[DIRECTIONS]:
Duplicate each of the following rows line for line, without a single change.

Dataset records
* * * * *

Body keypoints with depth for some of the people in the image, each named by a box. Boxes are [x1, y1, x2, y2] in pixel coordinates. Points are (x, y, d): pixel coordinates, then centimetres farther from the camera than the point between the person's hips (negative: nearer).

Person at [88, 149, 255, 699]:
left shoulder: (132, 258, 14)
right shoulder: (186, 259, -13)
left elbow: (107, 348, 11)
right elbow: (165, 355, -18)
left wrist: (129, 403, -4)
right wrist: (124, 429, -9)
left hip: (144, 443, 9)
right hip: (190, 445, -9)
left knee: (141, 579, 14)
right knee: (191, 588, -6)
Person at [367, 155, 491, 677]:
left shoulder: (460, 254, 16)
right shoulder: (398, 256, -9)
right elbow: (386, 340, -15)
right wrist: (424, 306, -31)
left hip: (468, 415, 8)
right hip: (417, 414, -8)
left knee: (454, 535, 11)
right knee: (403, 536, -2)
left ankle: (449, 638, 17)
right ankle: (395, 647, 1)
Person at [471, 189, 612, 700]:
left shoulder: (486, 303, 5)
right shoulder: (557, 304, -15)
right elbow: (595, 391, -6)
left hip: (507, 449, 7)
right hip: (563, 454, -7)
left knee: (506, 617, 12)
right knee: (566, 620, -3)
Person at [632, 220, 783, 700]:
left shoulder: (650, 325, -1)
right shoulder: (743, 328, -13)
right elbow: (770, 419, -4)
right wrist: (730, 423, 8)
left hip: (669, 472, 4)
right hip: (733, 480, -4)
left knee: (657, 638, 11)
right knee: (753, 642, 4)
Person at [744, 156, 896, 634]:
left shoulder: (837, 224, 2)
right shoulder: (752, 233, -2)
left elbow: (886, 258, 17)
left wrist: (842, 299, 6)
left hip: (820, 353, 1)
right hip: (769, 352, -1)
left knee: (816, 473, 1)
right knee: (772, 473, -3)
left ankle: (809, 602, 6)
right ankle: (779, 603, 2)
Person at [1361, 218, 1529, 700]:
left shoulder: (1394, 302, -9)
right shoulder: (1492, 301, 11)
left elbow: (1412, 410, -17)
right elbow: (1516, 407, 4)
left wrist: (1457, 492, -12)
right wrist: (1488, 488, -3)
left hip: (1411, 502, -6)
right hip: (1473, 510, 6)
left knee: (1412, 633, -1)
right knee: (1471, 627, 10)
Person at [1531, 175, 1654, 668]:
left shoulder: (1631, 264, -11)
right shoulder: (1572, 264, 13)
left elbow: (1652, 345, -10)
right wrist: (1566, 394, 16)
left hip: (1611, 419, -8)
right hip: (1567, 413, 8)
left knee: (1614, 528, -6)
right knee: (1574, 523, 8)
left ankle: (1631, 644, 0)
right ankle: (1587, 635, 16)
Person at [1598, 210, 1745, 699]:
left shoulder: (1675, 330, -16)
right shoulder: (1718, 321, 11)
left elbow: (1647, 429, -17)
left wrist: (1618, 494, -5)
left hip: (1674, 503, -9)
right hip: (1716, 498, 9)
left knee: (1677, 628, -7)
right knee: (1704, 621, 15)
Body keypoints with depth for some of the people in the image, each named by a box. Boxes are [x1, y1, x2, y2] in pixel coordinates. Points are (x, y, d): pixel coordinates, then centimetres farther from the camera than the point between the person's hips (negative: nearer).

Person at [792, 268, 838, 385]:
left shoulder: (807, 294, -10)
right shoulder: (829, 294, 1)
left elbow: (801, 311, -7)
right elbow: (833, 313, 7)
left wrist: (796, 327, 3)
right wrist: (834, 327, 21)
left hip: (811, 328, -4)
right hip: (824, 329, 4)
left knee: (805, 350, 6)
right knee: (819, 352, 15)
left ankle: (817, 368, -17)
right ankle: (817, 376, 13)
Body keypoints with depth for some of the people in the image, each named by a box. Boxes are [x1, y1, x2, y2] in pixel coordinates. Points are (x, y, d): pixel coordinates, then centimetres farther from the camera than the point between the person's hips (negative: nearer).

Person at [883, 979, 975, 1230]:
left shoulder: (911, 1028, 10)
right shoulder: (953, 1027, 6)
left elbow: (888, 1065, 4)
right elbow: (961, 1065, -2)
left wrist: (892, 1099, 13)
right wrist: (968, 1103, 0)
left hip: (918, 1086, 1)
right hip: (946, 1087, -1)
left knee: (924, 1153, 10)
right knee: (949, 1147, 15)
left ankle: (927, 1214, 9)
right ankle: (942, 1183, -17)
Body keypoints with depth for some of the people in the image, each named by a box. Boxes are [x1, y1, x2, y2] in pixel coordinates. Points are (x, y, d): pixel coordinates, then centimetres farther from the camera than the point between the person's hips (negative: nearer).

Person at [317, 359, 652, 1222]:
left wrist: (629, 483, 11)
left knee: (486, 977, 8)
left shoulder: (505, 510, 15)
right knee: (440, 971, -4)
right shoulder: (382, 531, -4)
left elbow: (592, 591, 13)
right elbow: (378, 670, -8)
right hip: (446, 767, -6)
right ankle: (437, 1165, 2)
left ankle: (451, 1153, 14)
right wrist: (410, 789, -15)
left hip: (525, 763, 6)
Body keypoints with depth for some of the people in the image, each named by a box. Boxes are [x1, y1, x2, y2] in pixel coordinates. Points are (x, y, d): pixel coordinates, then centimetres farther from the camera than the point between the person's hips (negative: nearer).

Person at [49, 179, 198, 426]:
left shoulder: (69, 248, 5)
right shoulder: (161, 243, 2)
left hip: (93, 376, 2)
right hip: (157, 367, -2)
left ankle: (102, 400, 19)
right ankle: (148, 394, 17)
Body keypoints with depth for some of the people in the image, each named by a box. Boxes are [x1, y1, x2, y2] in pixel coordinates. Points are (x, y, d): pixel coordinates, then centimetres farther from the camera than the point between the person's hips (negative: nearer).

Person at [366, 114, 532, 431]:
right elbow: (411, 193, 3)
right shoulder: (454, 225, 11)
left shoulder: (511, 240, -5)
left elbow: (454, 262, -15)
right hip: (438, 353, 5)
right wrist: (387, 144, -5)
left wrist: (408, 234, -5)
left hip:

* * * * *

[FINISHED EXERCISE]:
Body keypoints with depth for some of the people in the image, each named by a box. Boxes are [x1, y1, x2, y2] in pixel coordinates. Points are (x, y, d): pixel coordinates, then centimetres farther from the camera than the point between the person's hips (negative: nearer).

Person at [88, 149, 255, 699]:
left shoulder: (132, 258, 14)
right shoulder: (186, 259, -13)
left elbow: (107, 348, 11)
right elbow: (165, 355, -18)
left wrist: (129, 403, -4)
right wrist: (124, 429, -9)
left hip: (144, 443, 9)
right hip: (190, 445, -9)
left knee: (141, 579, 14)
right knee: (191, 588, -6)
Person at [367, 155, 491, 677]:
left shoulder: (460, 254, 16)
right shoulder: (398, 256, -9)
right elbow: (386, 340, -15)
right wrist: (424, 306, -31)
left hip: (468, 415, 8)
right hip: (417, 414, -8)
left knee: (454, 535, 11)
right knee: (403, 536, -2)
left ankle: (449, 638, 17)
right ankle: (395, 647, 1)
Person at [471, 189, 612, 700]:
left shoulder: (486, 303, 5)
right shoulder: (557, 304, -15)
right elbow: (595, 391, -6)
left hip: (507, 449, 7)
right hip: (563, 454, -7)
left knee: (506, 617, 12)
right knee: (566, 620, -3)
Person at [632, 220, 783, 700]:
left shoulder: (650, 325, -1)
right shoulder: (743, 328, -13)
right elbow: (770, 419, -4)
right wrist: (730, 423, 8)
left hip: (669, 472, 4)
right hip: (733, 480, -4)
left knee: (657, 638, 11)
right knee: (753, 642, 4)
Person at [744, 156, 896, 634]:
left shoulder: (837, 224, 2)
right shoulder: (752, 233, -2)
left elbow: (886, 258, 17)
left wrist: (842, 299, 6)
left hip: (820, 353, 1)
right hip: (769, 352, -1)
left knee: (816, 473, 1)
right knee: (772, 473, -3)
left ankle: (809, 602, 6)
right ankle: (779, 603, 2)
Person at [1361, 218, 1529, 700]:
left shoulder: (1394, 302, -9)
right shoulder: (1492, 301, 11)
left elbow: (1412, 410, -17)
right elbow: (1516, 407, 4)
left wrist: (1457, 492, -12)
right wrist: (1488, 488, -3)
left hip: (1411, 502, -6)
right hip: (1473, 510, 6)
left knee: (1412, 633, -1)
right knee: (1471, 627, 10)
Person at [1531, 175, 1654, 668]:
left shoulder: (1631, 264, -11)
right shoulder: (1572, 264, 13)
left elbow: (1652, 345, -10)
right wrist: (1566, 394, 16)
left hip: (1611, 419, -8)
right hip: (1567, 413, 8)
left knee: (1614, 528, -6)
right knee: (1574, 523, 8)
left ankle: (1631, 644, 0)
right ankle: (1587, 635, 16)
Person at [1598, 210, 1745, 699]:
left shoulder: (1675, 330, -16)
right shoulder: (1718, 321, 11)
left elbow: (1647, 429, -17)
left wrist: (1618, 494, -5)
left hip: (1674, 503, -9)
right hip: (1716, 498, 9)
left knee: (1677, 628, -7)
right knee: (1704, 621, 15)
Body keypoints with depth for some of the people in the image, each named by a box. Boxes are [x1, y1, x2, y2] in pixel coordinates. Points are (x, y, d): pixel coordinates, then centimetres farther from the camera than the point between the person's hips (negative: nearer).

Person at [792, 268, 838, 385]:
left shoulder: (807, 294, -10)
right shoulder: (829, 294, 1)
left elbow: (801, 311, -7)
right elbow: (833, 313, 7)
left wrist: (796, 327, 3)
right wrist: (834, 327, 21)
left hip: (811, 328, -4)
right hip: (824, 329, 4)
left knee: (805, 350, 6)
right knee: (819, 352, 15)
left ankle: (817, 368, -17)
right ankle: (817, 376, 13)
Body keypoints with depth for some of the people in the image, each named by a box. Boxes are [x1, y1, x2, y2] in pixel coordinates. Points are (x, y, d): pixel coordinates, then centimetres farther from the camera than the point between the person's hips (negative: nearer).

Person at [883, 979, 975, 1230]:
left shoulder: (911, 1028, 10)
right shoulder: (953, 1027, 6)
left elbow: (888, 1065, 4)
right elbow: (961, 1065, -2)
left wrist: (892, 1099, 13)
right wrist: (968, 1103, 0)
left hip: (918, 1086, 1)
right hip: (946, 1087, -1)
left knee: (924, 1153, 10)
right knee: (949, 1147, 15)
left ankle: (927, 1214, 9)
right ankle: (942, 1183, -17)
Body keypoints with depth for some of the people in the image, each named by a box. Boxes are [x1, y1, x2, y2] in pixel coordinates. Points are (x, y, d): pixel coordinates, then centimetres farther from the camera than the point between the person's hips (negative: nearer).

Person at [317, 359, 652, 1222]:
left wrist: (629, 483, 11)
left knee: (486, 977, 8)
left shoulder: (505, 510, 15)
right knee: (440, 971, -4)
right shoulder: (382, 531, -4)
left elbow: (592, 591, 13)
right elbow: (378, 670, -8)
right hip: (446, 767, -6)
right ankle: (437, 1165, 2)
left ankle: (451, 1153, 14)
right wrist: (410, 789, -15)
left hip: (525, 763, 6)
Body keypoints with depth for some of the people in the image, each named by a box. Boxes are [x1, y1, x2, y2] in pixel coordinates. Points are (x, y, d): pixel coordinates, then centimetres farther from the camera than the point between the person's hips (negative: nearer).

Person at [49, 179, 198, 426]:
left shoulder: (69, 248, 5)
right shoulder: (161, 243, 2)
left hip: (93, 376, 2)
right hip: (157, 367, -2)
left ankle: (102, 400, 19)
right ankle: (148, 394, 17)
Body keypoints with depth for some of the people in the image, each named by a box. Boxes are [x1, y1, x2, y2] in pixel coordinates. Points are (x, y, d): pixel coordinates, then centimetres farther from the camera than the point between the person's hips (negative: nearer).

Person at [366, 114, 532, 431]:
right elbow: (411, 193, 3)
right shoulder: (454, 225, 11)
left shoulder: (511, 240, -5)
left elbow: (454, 262, -15)
right hip: (438, 353, 5)
right wrist: (387, 144, -5)
left wrist: (408, 234, -5)
left hip:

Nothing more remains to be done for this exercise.